(Records from a dataset)
________________________
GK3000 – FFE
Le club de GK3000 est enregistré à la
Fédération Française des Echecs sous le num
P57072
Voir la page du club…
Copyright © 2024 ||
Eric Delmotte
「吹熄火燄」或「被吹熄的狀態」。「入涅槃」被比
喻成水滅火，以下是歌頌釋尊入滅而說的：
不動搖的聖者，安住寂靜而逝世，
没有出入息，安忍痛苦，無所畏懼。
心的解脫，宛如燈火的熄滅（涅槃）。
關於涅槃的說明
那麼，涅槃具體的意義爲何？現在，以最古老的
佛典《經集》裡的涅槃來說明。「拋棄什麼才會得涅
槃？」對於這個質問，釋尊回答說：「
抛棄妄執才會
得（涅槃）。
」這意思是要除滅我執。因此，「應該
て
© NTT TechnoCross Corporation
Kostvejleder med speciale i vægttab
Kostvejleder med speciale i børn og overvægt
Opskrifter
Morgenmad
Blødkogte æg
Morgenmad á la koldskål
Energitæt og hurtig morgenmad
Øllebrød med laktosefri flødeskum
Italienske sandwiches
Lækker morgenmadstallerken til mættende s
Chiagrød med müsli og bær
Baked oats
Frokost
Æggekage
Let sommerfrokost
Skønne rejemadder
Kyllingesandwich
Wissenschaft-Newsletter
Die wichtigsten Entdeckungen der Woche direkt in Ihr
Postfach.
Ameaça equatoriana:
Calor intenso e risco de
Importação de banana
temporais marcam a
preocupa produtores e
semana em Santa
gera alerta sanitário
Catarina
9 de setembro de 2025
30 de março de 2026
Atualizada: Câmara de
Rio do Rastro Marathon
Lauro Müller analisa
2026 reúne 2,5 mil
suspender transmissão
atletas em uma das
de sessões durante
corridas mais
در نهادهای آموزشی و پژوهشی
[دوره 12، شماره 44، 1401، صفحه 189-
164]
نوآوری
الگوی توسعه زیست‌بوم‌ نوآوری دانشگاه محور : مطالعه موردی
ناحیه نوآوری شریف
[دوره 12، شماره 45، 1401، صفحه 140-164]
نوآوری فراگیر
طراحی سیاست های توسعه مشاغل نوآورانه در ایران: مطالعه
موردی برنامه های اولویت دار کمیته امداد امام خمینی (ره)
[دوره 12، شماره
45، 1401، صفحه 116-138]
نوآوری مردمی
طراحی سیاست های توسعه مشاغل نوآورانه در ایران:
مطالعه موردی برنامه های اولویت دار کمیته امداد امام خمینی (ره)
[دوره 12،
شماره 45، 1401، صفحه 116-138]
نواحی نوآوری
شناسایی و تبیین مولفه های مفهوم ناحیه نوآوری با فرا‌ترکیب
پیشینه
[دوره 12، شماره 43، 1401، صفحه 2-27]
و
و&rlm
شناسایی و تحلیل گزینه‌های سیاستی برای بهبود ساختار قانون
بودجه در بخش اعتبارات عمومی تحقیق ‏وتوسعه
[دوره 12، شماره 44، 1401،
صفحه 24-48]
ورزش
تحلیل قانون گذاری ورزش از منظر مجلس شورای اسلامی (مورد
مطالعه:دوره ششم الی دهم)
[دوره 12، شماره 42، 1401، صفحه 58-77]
________________________
Swap "Baked oats" for "Overnight oats" and write out all the lines again, leaving everything else unchanged.

Answer space
GK3000 – FFE
Le club de GK3000 est enregistré à la
Fédération Française des Echecs sous le num
P57072
Voir la page du club…
Copyright © 2024 ||
Eric Delmotte
「吹熄火燄」或「被吹熄的狀態」。「入涅槃」被比
喻成水滅火，以下是歌頌釋尊入滅而說的：
不動搖的聖者，安住寂靜而逝世，
没有出入息，安忍痛苦，無所畏懼。
心的解脫，宛如燈火的熄滅（涅槃）。
關於涅槃的說明
那麼，涅槃具體的意義爲何？現在，以最古老的
佛典《經集》裡的涅槃來說明。「拋棄什麼才會得涅
槃？」對於這個質問，釋尊回答說：「
抛棄妄執才會
得（涅槃）。
」這意思是要除滅我執。因此，「應該
て
© NTT TechnoCross Corporation
Kostvejleder med speciale i vægttab
Kostvejleder med speciale i børn og overvægt
Opskrifter
Morgenmad
Blødkogte æg
Morgenmad á la koldskål
Energitæt og hurtig morgenmad
Øllebrød med laktosefri flødeskum
Italienske sandwiches
Lækker morgenmadstallerken til mættende s
Chiagrød med müsli og bær
Overnight oats
Frokost
Æggekage
Let sommerfrokost
Skønne rejemadder
Kyllingesandwich
Wissenschaft-Newsletter
Die wichtigsten Entdeckungen der Woche direkt in Ihr
Postfach.
Ameaça equatoriana:
Calor intenso e risco de
Importação de banana
temporais marcam a
preocupa produtores e
semana em Santa
gera alerta sanitário
Catarina
9 de setembro de 2025
30 de março de 2026
Atualizada: Câmara de
Rio do Rastro Marathon
Lauro Müller analisa
2026 reúne 2,5 mil
suspender transmissão
atletas em uma das
de sessões durante
corridas mais
در نهادهای آموزشی و پژوهشی
[دوره 12، شماره 44، 1401، صفحه 189-
164]
نوآوری
الگوی توسعه زیست‌بوم‌ نوآوری دانشگاه محور : مطالعه موردی
ناحیه نوآوری شریف
[دوره 12، شماره 45، 1401، صفحه 140-164]
نوآوری فراگیر
طراحی سیاست های توسعه مشاغل نوآورانه در ایران: مطالعه
موردی برنامه های اولویت دار کمیته امداد امام خمینی (ره)
[دوره 12، شماره
45، 1401، صفحه 116-138]
نوآوری مردمی
طراحی سیاست های توسعه مشاغل نوآورانه در ایران:
مطالعه موردی برنامه های اولویت دار کمیته امداد امام خمینی (ره)
[دوره 12،
شماره 45، 1401، صفحه 116-138]
نواحی نوآوری
شناسایی و تبیین مولفه های مفهوم ناحیه نوآوری با فرا‌ترکیب
پیشینه
[دوره 12، شماره 43، 1401، صفحه 2-27]
و
و&rlm
شناسایی و تحلیل گزینه‌های سیاستی برای بهبود ساختار قانون
بودجه در بخش اعتبارات عمومی تحقیق ‏وتوسعه
[دوره 12، شماره 44، 1401،
صفحه 24-48]
ورزش
تحلیل قانون گذاری ورزش از منظر مجلس شورای اسلامی (مورد
مطالعه:دوره ششم الی دهم)
[دوره 12، شماره 42، 1401، صفحه 58-77]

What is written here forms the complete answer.